Cook’s statement comes after the CEOs of dozens of Minnesota-based companies, including 3M, UnitedHealth Group and Target, signed an open letter from the Minnesota Chamber of Commerce addressing Pretti’s killing by Border Patrol agents. The CEOs demanded the “immediate de-escalation of tensions.”
However, the letter from Minnesota-based CEOs stopped short of condemning federal immigration enforcement operations in Minneapolis or calling on the White House to take any specific steps, such as pulling ICE agents out of the city.
Leadership experts said the missive’s cautious tone reflects executives’ attempts to avoid crossing the Trump administration while signaling to customers that their companies are attentive to community concerns.
“You can kind of see the effort in the CEO statement to default to rhetoric we’ve seen for years that doesn’t get into politics, but shows that you are about communities,” Allison Taylor, a clinical associate professor of business and society at New York University Stern School of Business, told CBS News.
She also noted the significance of the letter’s dozens of signatories, which prevents Mr. Trump from singling out any one company. “You’re seeing a sensible playbook. No one is going out there alone,” she said.
Hundreds of employees from top tech firms such as Amazon, Google and Meta have signed a more forceful letter, urging their CEOs to publicly condemn ICE’s actions and cancel all company contracts with the agency. The employees are also asking company leaders to call the White House and “demand that ICE leave our cities.”

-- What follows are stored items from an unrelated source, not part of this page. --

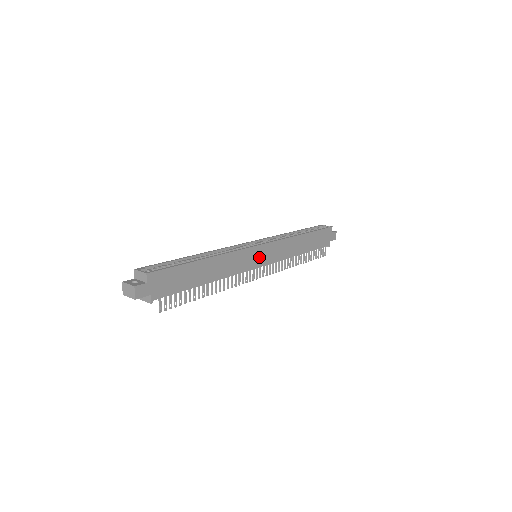
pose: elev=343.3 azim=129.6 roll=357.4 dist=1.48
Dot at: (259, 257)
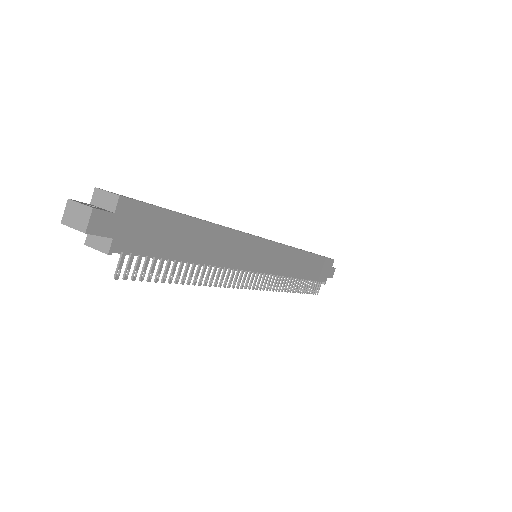
Dot at: (262, 257)
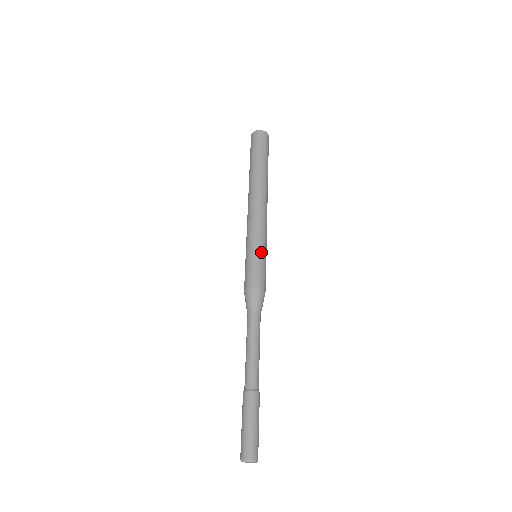
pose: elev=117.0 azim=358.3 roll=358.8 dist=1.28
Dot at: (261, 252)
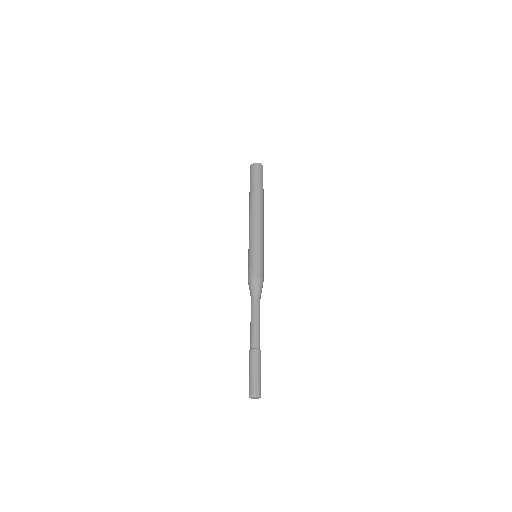
Dot at: (252, 253)
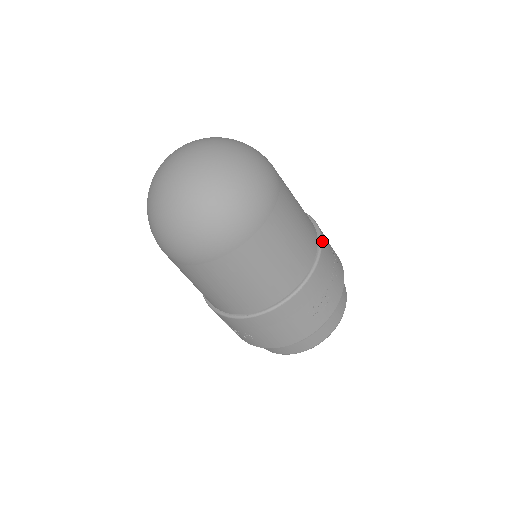
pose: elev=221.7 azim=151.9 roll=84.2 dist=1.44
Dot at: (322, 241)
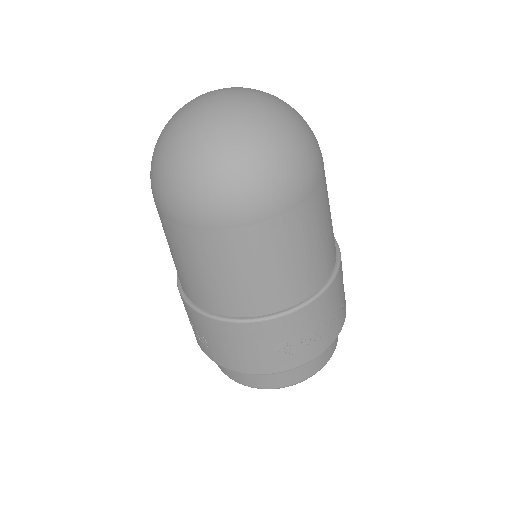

OpenAI’s Sam Altman weighs in on ICE
OpenAI CEO Sam Altman has also addressed the Trump administration’s immigration crackdown in Minnesota internally, the New York Times reported Monday.
“What’s happening with ICE is going too far,” he said in part in an internal Slack message to the ChatGPT maker’s employees, the New York Times’ DealBook reported. In the same message, Altman praised Mr. Trump, calling him “a very strong leader.”
OpenAI did not immediately respond to CBS News’ request for a copy of the message.
On Jan. 26, Anthropic CEO Dario Amodei issued a response to what he called “the horror we’re seeing in Minnesota.”
He said the unrest highlights “the importance of preserving democratic values and rights at home.”
John Challenger, CEO of global outplacement and executive coaching firm Challenger, Gray & Christmas, told CBS News that business leaders currently face the challenge of keeping workers calm and focused on their jobs despite the strong feelings around the shootings in Minneapolis.
“Executives are trying to respond to this very high-emotion, very difficult time when the mood is dark and people are angry,” he said. “They are worried not only about their customers and how they are reacting, but also about what’s happening inside their own workplaces within their own teams.”
He also said that a corporation taking a stance on any politically-charged news event can be very “high risk” if leaders miss the mark and are perceived by staff as disingenuous.